NO BOOK THAT I’m aware of is quite like Meghan O’Gieblyn’s God, Human, Animal, Machine. Her omnivorous interests range over philosophy of mind, historical accounts of religious disenchantment, and the theological basis of transhumanist ideology, all in the service of analyzing how cultural metaphors for individuality have evolved over the centuries. Human beings have been described as both clocks and computers, and O’Gieblyn performs an examination of the perils in this thinking. Readers never lose sight of O’Gieblyn herself as a personality, even as she brings to bear subjects as diverse as quantum mechanics, Calvinism, and Dostoyevsky’s existentialism. Throughout the book, she is a brilliant interlocutor who presents complex theories, disciplines, arguments, and ideas with seeming ease.

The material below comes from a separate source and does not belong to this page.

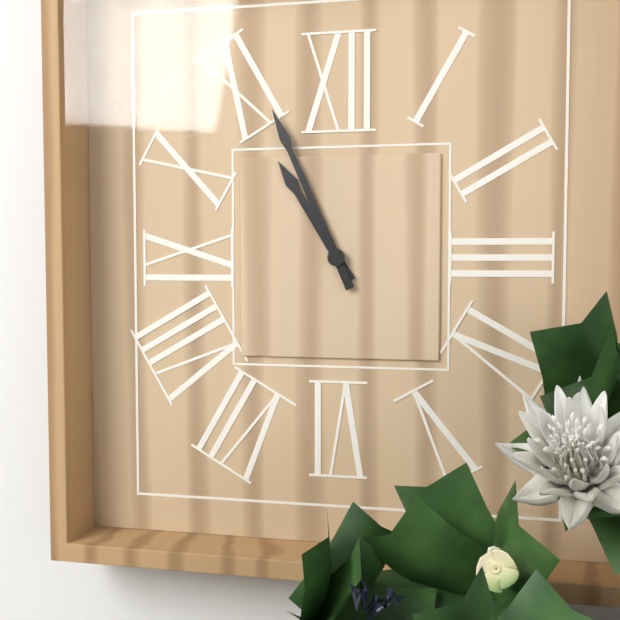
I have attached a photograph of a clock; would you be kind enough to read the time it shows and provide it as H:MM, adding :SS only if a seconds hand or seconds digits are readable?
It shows 10:56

Lots in here. O'Gieblyn went to Moody Bible Institute, one of the Harvards of American Fundamentalism, ironic as that sounds. I went to a friendly competitor out of high school but ended up studying American religion. I understand this analysis very well.ED SIMON: Much of God, Human, Animal, Machine deals with the contested historical hypothesis that modernity is a long account of disenchantment. How useful do you still find that concept to be? Is there a model to move beyond contemporary secularity? Is re-enchantment or neo-enchantment even possible? Would we want those things even if they were?
MEGHAN O’GIEBLYN: I’m interested in how disenchantment narratives function as modern mythology — a kind of origin story of how we came to occupy the present, or as an explanation (maybe even a theodicy) of what went wrong with modernity, which usually has something to do with the dominance of science and technology. We often think about the longing for re-enchantment as an eschewal of science and reason, which is to say a form of nostalgia or regression. What I end up exploring in the book, though, is how science and technology are often drawn into the project of re-enchantment. In the philosophy of mind, there’s been a lot of enthusiasm lately for panpsychism — the idea that all matter is conscious — which was for a long time on the fringe of consciousness studies. Or you could look to the rise of social AI, like Alexa or Siri, and the pervasiveness of smart technologies. The fact that we’re increasingly interacting socially with inanimate objects recalls an animist cosmology where ordinary tools are inhabited by spirits and humans maintain reciprocal relationships with them.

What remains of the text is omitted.